Restate every line below word for word, but drop each picture.

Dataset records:
- - -
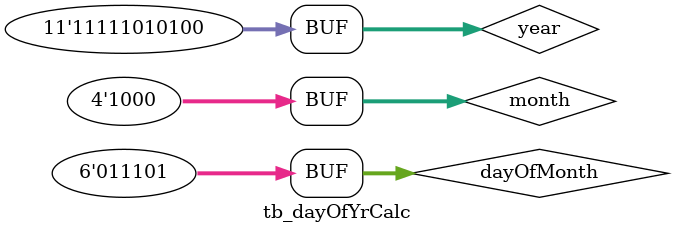
<source format=sv>
`timescale 1ns / 1ps


module tb_dayOfYrCalc #(parameter c_s = 1'b0)();         //parameter for calendar select. provided to ease assignment in command line
     
    reg [5:0] dayOfMonth;
    reg [3:0] month;
    reg [10:0] year;
    wire [8:0] dayOfYear;
    
    dayOfYrCalc #(.cal_select(c_s)) DUT(.dayOfMonth(dayOfMonth), .month(month), .year(year), .dayOfYear(dayOfYear));
    
    initial
    begin
        dayOfMonth = 0; month = 0; year = 0;
        #10 dayOfMonth = 24; month = 3; year = 2002;
        #10 dayOfMonth = 31; month = 12; year = 2009;
        #10 dayOfMonth = 30; month = 11; year = 2010;
        #10 dayOfMonth = 1; month = 12; year = 2006;
        #10 dayOfMonth = 29; month = 8; year = 2007;
        #10 dayOfMonth = 23; month = 6; year = 1996;
        #10 dayOfMonth = 5; month = 4; year = 1994;
        #10 dayOfMonth = 13; month = 1; year = 1970;
        #10 dayOfMonth = 16; month = 2; year = 1974;
        #10 dayOfMonth = 29; month = 8; year = 2004;
    end    

    initial 
        $monitor ("time = %d, dayOfMonth = %6d, month = %4d, year = %11d, dayOfYear = %9d", $time, dayOfMonth, month, year, dayOfYear);
        
endmodule

</source>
- - -
## [Exercise answer]
<source format=sv>
`timescale 1ns / 1ps


module tb_dayOfYrCalc #(parameter c_s = 1'b0)();         //parameter for calendar select. provided to ease assignment in command line
     
    reg [5:0] dayOfMonth;
    reg [3:0] month;
    reg [10:0] year;
    wire [8:0] dayOfYear;
    
    dayOfYrCalc #(.cal_select(c_s)) DUT(.dayOfMonth(dayOfMonth), .month(month), .year(year), .dayOfYear(dayOfYear));
    
    initial
    begin
        dayOfMonth = 0; month = 0; year = 0;
        #10 dayOfMonth = 24; month = 3; year = 2002;
        #10 dayOfMonth = 31; month = 12; year = 2009;
        #10 dayOfMonth = 30; month = 11; year = 2010;
        #10 dayOfMonth = 1; month = 12; year = 2006;
        #10 dayOfMonth = 29; month = 8; year = 2007;
        #10 dayOfMonth = 23; month = 6; year = 1996;
        #10 dayOfMonth = 5; month = 4; year = 1994;
        #10 dayOfMonth = 13; month = 1; year = 1970;
        #10 dayOfMonth = 16; month = 2; year = 1974;
        #10 dayOfMonth = 29; month = 8; year = 2004;
    end    

    initial 
        $monitor ("time = %d, dayOfMonth = %6d, month = %4d, year = %11d, dayOfYear = %9d", $time, dayOfMonth, month, year, dayOfYear);
        
endmodule

</source>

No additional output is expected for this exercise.